Савосин ткнулся лицом в руль и потерял сознание.
Фура притормозила — и проехала мимо. Шофер-дальнобойщик понимал, что не прав, и остановился бы, если бы… Если бы это была другая машина, а не «ниссан» с наглухо тонированными стеклами. Получить пулю — не самая приятная радость… «КамАЗ» зарычал двигателем и умчался. Мягкие мокрые снежинки бесчисленно летели с темного неба и таяли над асфальтом, еще не коснувшись земли.
* * *
Герман чувствовал, как слипаются от усталости глаза. Так получилось, что не спал он уже вторые сутки. Сначала попробовал он «притопить» под девяносто, но машина заюлила по скользкой дороге, как рука ловеласа по шелковым трусикам подруги, грозя слететь в глубокий по одной стороне шоссе кювет. Такое счастье было совсем ни к чему: кататься на лысой резине и вообще удовольствие не из приятных, а по такой поре…
Если чего и хотелось сейчас Герману, так это кружку чифиря. Чтобы была пусть и звенящая, тупая, искусственная, но бодрость. Нет, в его личном несессере были «пилюли» на любые случаи жизни и смерти, но все вещи остались в разгромленном пансионате.
Он помнил, что поезд Краснореченск — Москва убывает утром. Другого пути в Москву у этого парня не было. Перехватить… Он, Герман, сделает то, с чем не справилась «Дельта». Но… Такими темпами он просто не успеет. И — решил рискнуть. Съехал с шоссе и погнал через станицы и хутора.
Можно, конечно, на таком «корабле» запросто сесть на брюхо в какой-нибудь безымянной луже, но расстояние это сокращало почти вдвое.
Герман почти перестал ощущать время. Просто крутил руль, прислушивался к завываниям мотора и думал только о том, чтобы он не заглох не ко времени да чтобы самому не заплутать в темной и враждебной степи. К Краснореченску он подъехал, уже когда совсем рассвело. Оставил автомобиль на безымянной стоянке, вышел, дождался междугородного рейсового автобуса и поехал в город. Он полагал, что Савосин поступил так же.
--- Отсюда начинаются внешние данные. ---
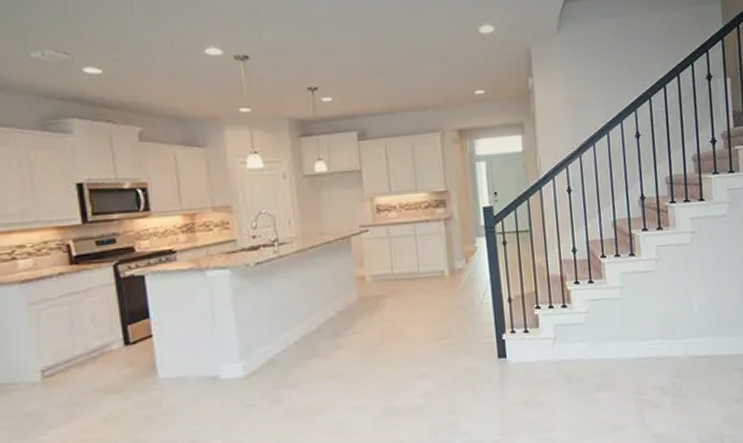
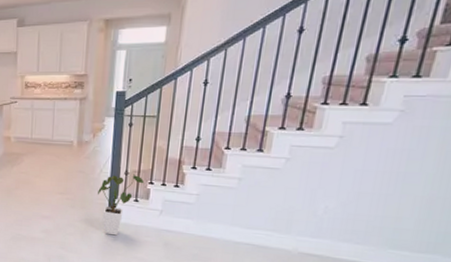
house plant: none [482,300,530,381] -> present [98,174,144,236]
Связываться с Магистром Герман не стал. Тому, он полагал, уже доложили о стрельбе в Раздольной. Нет, нужно дело сделать, привести этого шустрого финансиста «головой» и тем — сберечь свою… Да и… Да и стоит ли вообще вести финансиста в Замок? Может быть… Магистр слишком неразворотлив по теперешнему времени. Хотя — коней на переправе не меняют… Хм… Коней — нет, а вот наездников — вполне.
* * *
— Ну и как впечатление? Не слышу бурных продолжительных аплодисментов, плавно переходящих в овацию! — произнесла Лена, как только мы отъехали от гаишников.
— Тащусь, как сутулая лошадь! Это же надо!
— Двусмысленный какой-то комплимент. Если вообще — он.
— О, женщины, вам имя — вероломство! — Потягиваюсь на заднем сиденье. — Лен, у нас курить осталось?
— Есть. — Она подала мне пачку. — А почему это — вероломство?
— Это не я сказал. Это — Шекспир.
— А ты авторитетами не прикрывайся, ты по существу ответь!
— Лен… Ты врала так вдохновенно, что поверил даже я.
— А я и не врала…
— Не врала?
— Не-а.
— Что, твоя подруга действительно такая вот мымра?
— Нет, конечно. Она — милая и славная. Глупый, я фантазировала.
— Прямо Франсуаза Саган!
— Еще бы. Да и чего не сделаешь ради любимого мужчины. Ладно, куда рулить-то?
Об этом я думаю с той самой поры, как мы отъехали от крепости имени Госавтоинспекции. Прозвониться в Москву? И что это даст? Вот он я, живой, здоровый, и готов приступить… А пока — деньжат переведите в здешний банк…
«Лимонов» пятьдесят, до Москвы добраться… А там я ужо…
Нет. Такой путь чреват самоубийством. Причем двойным. А если и я не страдаю излишними суицидальными наклонностями, то девушка — и подавно. Кто, зачем меня подставил? Кому? Вопросов больше, чем ответов. Прежде чем воскресать во всем блеске, нужно ответить хотя бы на первый вопрос: кто? Последовательно завязанный на второй: зачем?
— У тебя много денег? — спрашиваю девушку.
— Есть.
— На билеты хватит?
— С избытком. И-на пиво останется.
— Значит, так. Мчим на вокзал, определяемся с билетами, а там — видно будет.
— Как скажете, сэнсэй.
Машину припарковали в скверике у вокзала. Лена ушла, вернулась бегом:
— Не спи, замерзнешь! Поезд — через пять минут!